01/18/2010 09:40:17 AM EST
Sung on Standards Relaxation for Declaratory Judgment Jurisdiction for Patents
A declaratory judgment action may be brought where there is an actual controversy between interested parties. MedImmune, Inc. v. Genentech, Inc., 549 U.S. 118 (U.S. 2007) abrogated the two part test for determining whether an actual controversy exists: (1) is there an explicit threat or other action by the patentee, which creates a reasonable apprehension on the part of the declaratory plaintiff that it will face an infringement suit; and (2) is there present activity which could constitute infringement or concrete steps taken with the intent to conduct such activity? In this Analysis, Lawrence Sung discusses the continuing relaxation of standards for declaratory judgment jurisdiction in patent cases post-MedImmune. Specifically, he examines Hewlett-Packard Co. v. Acceleron LLC, 587 F.3d 1358 (Fed. Cir. 2009). Mr. Sung writes:
(1) HP: Up Through the District Court
On December 4, 2009, the Federal Circuit reversed and remanded the district court's dismissal of HP's suit seeking a declaratory judgment of noninfringement and invalidity of U.S. Patent No. 6,948,021, which related to blade computer servers. Acceleron is a patent holding company incorporated in Delaware and headquartered in Tyler, Texas. Acceleron acquired the '021 patent on May 31, 2007. On September 14, 2007, Thomas B. Ramey, III, President of Acceleron, wrote to Michael J. Holston, HP's “Executive Vice-President, General Counsel/Secretary,” regarding “U.S. Patent No. 6,948,021 to Derrico et al. . . .”
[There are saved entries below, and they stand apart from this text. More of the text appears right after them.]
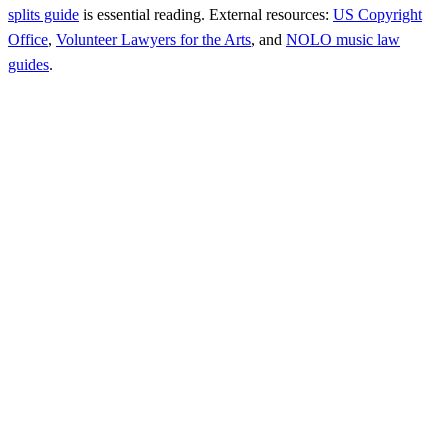
splits guide
is essential reading. External resources:
US Copyright
Office
,
Volunteer Lawyers for the Arts
, and
NOLO music law
guides
.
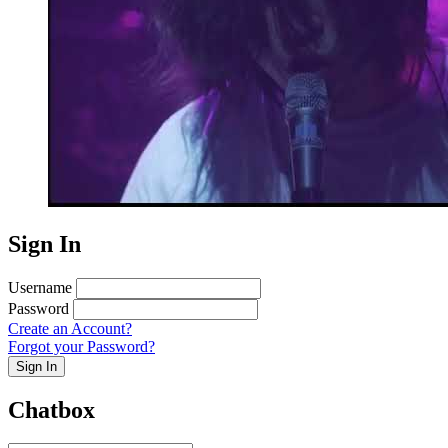
Sign In
Username
Password
Create an Account?
Forgot your Password?
Sign In
Chatbox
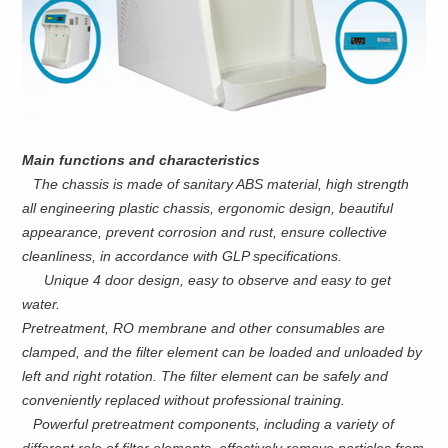
Main functions and characteristics
The chassis is made of sanitary ABS material, high strength
all engineering plastic chassis, ergonomic design, beautiful
appearance, prevent corrosion and rust, ensure collective
cleanliness, in accordance with GLP specifications.
Unique 4 door design, easy to observe and easy to get
water.
Pretreatment, RO membrane and other consumables are
clamped, and the filter element can be loaded and unloaded by
left and right rotation. The filter element can be safely and
conveniently replaced without professional training.
Powerful pretreatment components, including a variety of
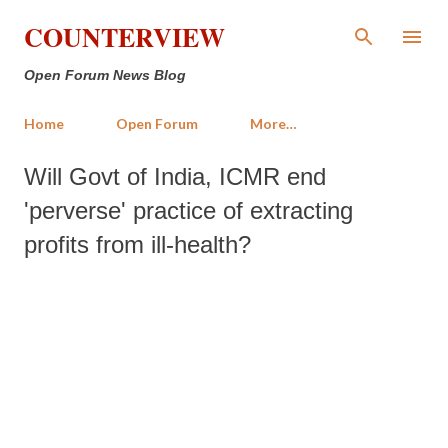
Skip to main content
COUNTERVIEW
Open Forum News Blog
Home
Open Forum
More…
Will Govt of India, ICMR end
'perverse' practice of extracting
profits from ill-health?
I am writing to call your attention to the referenced patent. . . . This patent was recently acquired by Acceleron, and relates to Blade Servers.
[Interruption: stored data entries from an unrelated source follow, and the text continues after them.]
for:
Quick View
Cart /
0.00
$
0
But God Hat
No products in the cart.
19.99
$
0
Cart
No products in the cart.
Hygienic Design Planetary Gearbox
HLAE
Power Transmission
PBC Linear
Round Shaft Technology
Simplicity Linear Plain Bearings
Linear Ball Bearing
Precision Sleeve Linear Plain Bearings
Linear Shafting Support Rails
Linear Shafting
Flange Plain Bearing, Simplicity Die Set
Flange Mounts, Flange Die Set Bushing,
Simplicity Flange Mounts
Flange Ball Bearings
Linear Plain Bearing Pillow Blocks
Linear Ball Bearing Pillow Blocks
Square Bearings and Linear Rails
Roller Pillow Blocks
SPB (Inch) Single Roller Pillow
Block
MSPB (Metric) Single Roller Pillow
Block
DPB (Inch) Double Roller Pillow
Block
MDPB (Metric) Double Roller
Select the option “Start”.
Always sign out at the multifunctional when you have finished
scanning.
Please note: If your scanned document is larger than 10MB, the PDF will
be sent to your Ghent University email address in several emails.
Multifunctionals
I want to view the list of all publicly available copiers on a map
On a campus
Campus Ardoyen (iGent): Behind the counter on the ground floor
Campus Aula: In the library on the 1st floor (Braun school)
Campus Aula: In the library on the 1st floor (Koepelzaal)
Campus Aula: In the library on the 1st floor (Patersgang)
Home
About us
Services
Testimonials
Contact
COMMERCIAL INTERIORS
We would like an opportunity to discuss this patent with you. In order to provide a productive atmosphere in which we can do so, we ask that you agree that all information exchanged between the parties will not be used for any litigation purposes whatsoever, including but not limited to any claim that Acceleron has asserted any rights against any of your ongoing or planned activities, or otherwise created any actual case or controversy regarding the enclosed patent.
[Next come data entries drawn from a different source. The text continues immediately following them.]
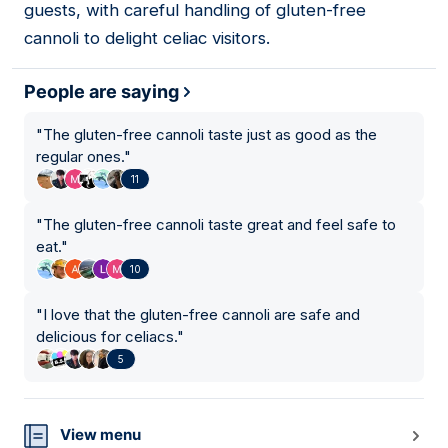
guests, with careful handling of gluten-free
cannoli to delight celiac visitors.
People are saying
"
The gluten-free cannoli taste just as good as the
regular ones.
"
11
"
The gluten-free cannoli taste great and feel safe to
eat.
"
10
"
I love that the gluten-free cannoli are safe and
delicious for celiacs.
"
5
View menu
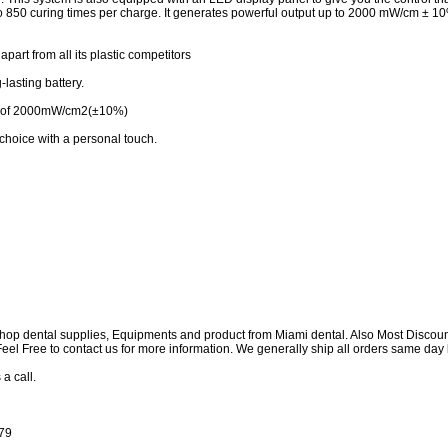
 to 850 curing times per charge. It generates powerful output up to 2000 mW/cm ± 
part from all its plastic competitors
lasting battery.
ut of 2000mW/cm2(±10%)
 choice with a personal touch.
shop dental supplies, Equipments and product from Miami dental. Also Most Discou
e Feel Free to contact us for more information. We generally ship all orders same d
 a call.
179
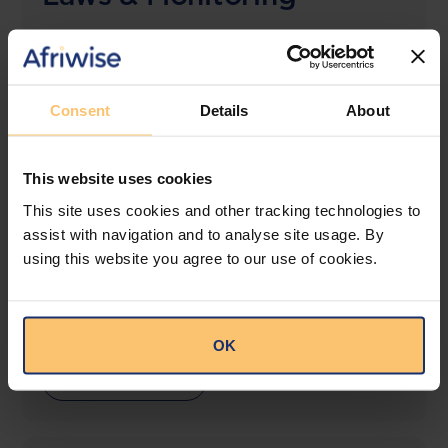
The solution designed to simplify legal research
and keep you informed across multiple
jurisdictions.
Consent
Details
About
View solution
This website uses cookies
This site uses cookies and other tracking technologies to
LEGAL INTELLIGENCE
assist with navigation and to analyse site usage. By
360° Intelligence
using this website you agree to our use of cookies.
More than the law, you get practical guidance,
tailored comparison reports, request clarifications
from top law firms, and much more.
OK
View solution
Should you wish to engage in discussions regarding this patent with us, please return an executed copy of this letter to me in the enclosed stamped, self-addressed envelope. When we receive your acknowledgement, we will send you a package of information relating to this patent. I will look for your response by September 28, 2007, and if I do not hear from you by that time, I will assume you have no interest in discussing this patent.
. . . .
(2) HP: On Appeal
On review of the district court's dismissal of HP's suit, the Federal Circuit reminded that a court has subject matter jurisdiction under the Declaratory Judgment Act only if the facts alleged, under all the circumstances, show that there is a substantial controversy, between parties having adverse legal interests, of sufficient immediacy and reality to warrant the issuance of a declaratory judgment. In patent cases, declaratory judgment jurisdiction exists where a patentee asserts rights under a patent based on certain identified ongoing or planned activity of another party, and where that party contends that it has the right to engage in the accused activity without license. A communication from a patent owner to another party, merely identifying its patent and the other party's product line, without more, cannot establish adverse legal interests between the parties, let alone the existence of a “definite and concrete” dispute. More is required to establish declaratory judgment jurisdiction. The purpose of a declaratory judgment action cannot be defeated simply by the stratagem of a correspondence that avoids the magic words such as “litigation” or “infringement.” Of course, if a party has actually been charged with infringement of the patent, there is, necessarily, a case or controversy adequate to support declaratory judgment jurisdiction. The Federal Circuit opined that it is implausible (especially after MedImmune and several post-MedImmune decisions from the Federal Circuit) to expect that a competent lawyer drafting such correspondence for a patent owner would identify specific claims, present claim charts, and explicitly allege infringement.